_WHAT IS BEING ASKED_
Update the stretch of lines from the one containing "Check - scale (lb)." through the one containing "As read: km/h 130" by swapping "Technician" for "Inspector", leaving everything else unchanged.

_RECORDS_
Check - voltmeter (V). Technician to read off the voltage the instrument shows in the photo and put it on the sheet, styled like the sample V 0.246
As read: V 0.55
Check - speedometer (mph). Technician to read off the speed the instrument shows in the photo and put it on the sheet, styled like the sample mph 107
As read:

...

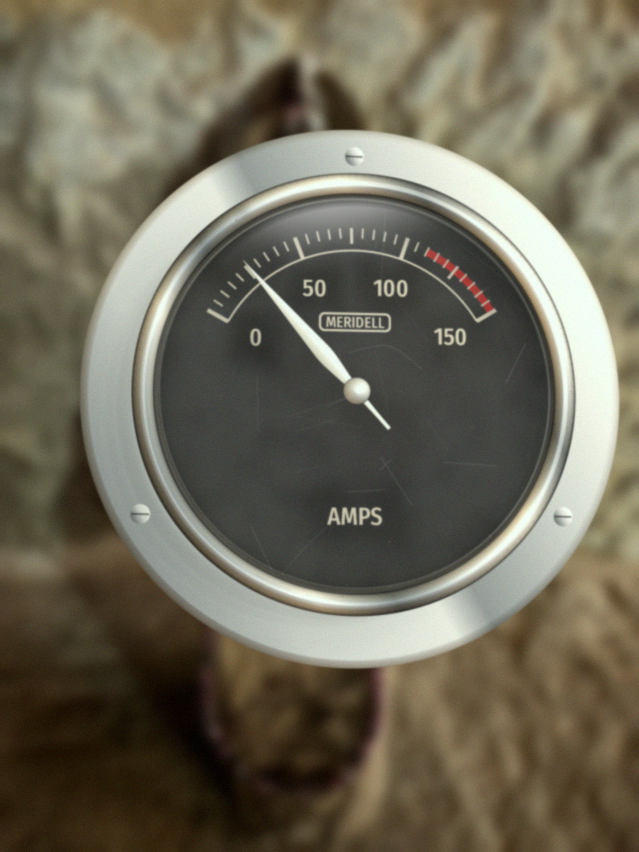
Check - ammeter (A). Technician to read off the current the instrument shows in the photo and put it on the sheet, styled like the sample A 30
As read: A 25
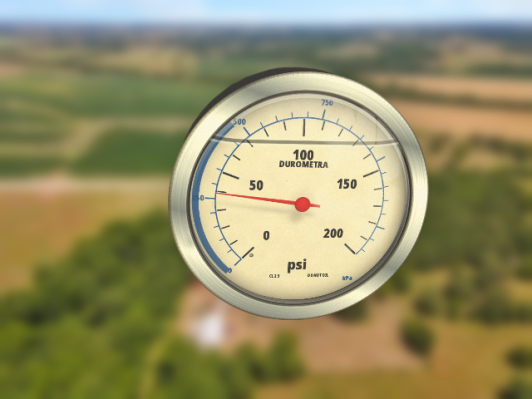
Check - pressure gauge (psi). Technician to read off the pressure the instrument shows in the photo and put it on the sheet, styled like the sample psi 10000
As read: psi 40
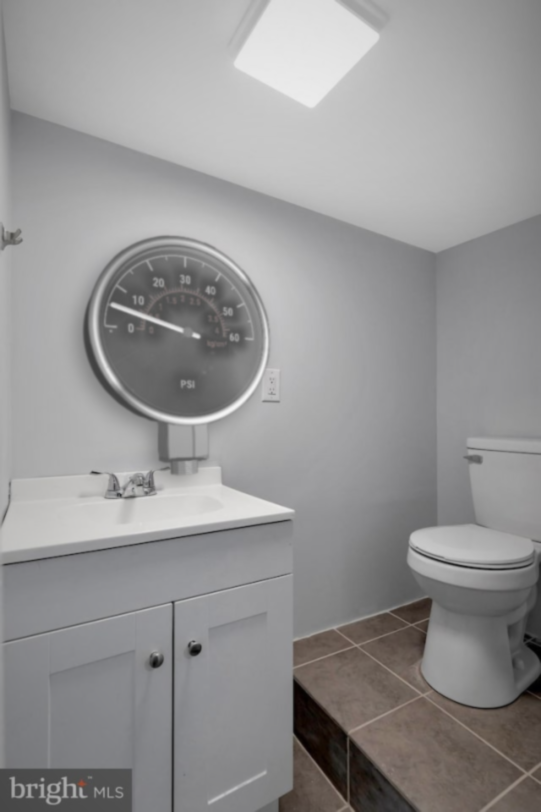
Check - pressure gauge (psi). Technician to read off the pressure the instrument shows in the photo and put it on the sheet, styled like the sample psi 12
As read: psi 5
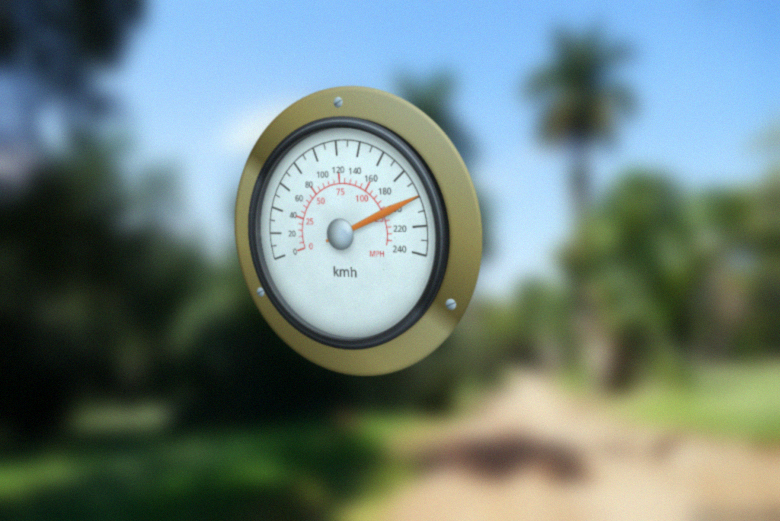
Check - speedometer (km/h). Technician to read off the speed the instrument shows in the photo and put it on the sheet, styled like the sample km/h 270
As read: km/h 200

...

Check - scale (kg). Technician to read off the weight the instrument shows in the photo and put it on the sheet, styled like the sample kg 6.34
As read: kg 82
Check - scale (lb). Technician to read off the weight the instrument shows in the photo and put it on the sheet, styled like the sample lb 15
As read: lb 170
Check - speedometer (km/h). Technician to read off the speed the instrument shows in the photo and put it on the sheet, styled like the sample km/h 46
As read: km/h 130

_RESULT OF THIS TASK_
Check - scale (lb). Inspector to read off the weight the instrument shows in the photo and put it on the sheet, styled like the sample lb 15
As read: lb 170
Check - speedometer (km/h). Inspector to read off the speed the instrument shows in the photo and put it on the sheet, styled like the sample km/h 46
As read: km/h 130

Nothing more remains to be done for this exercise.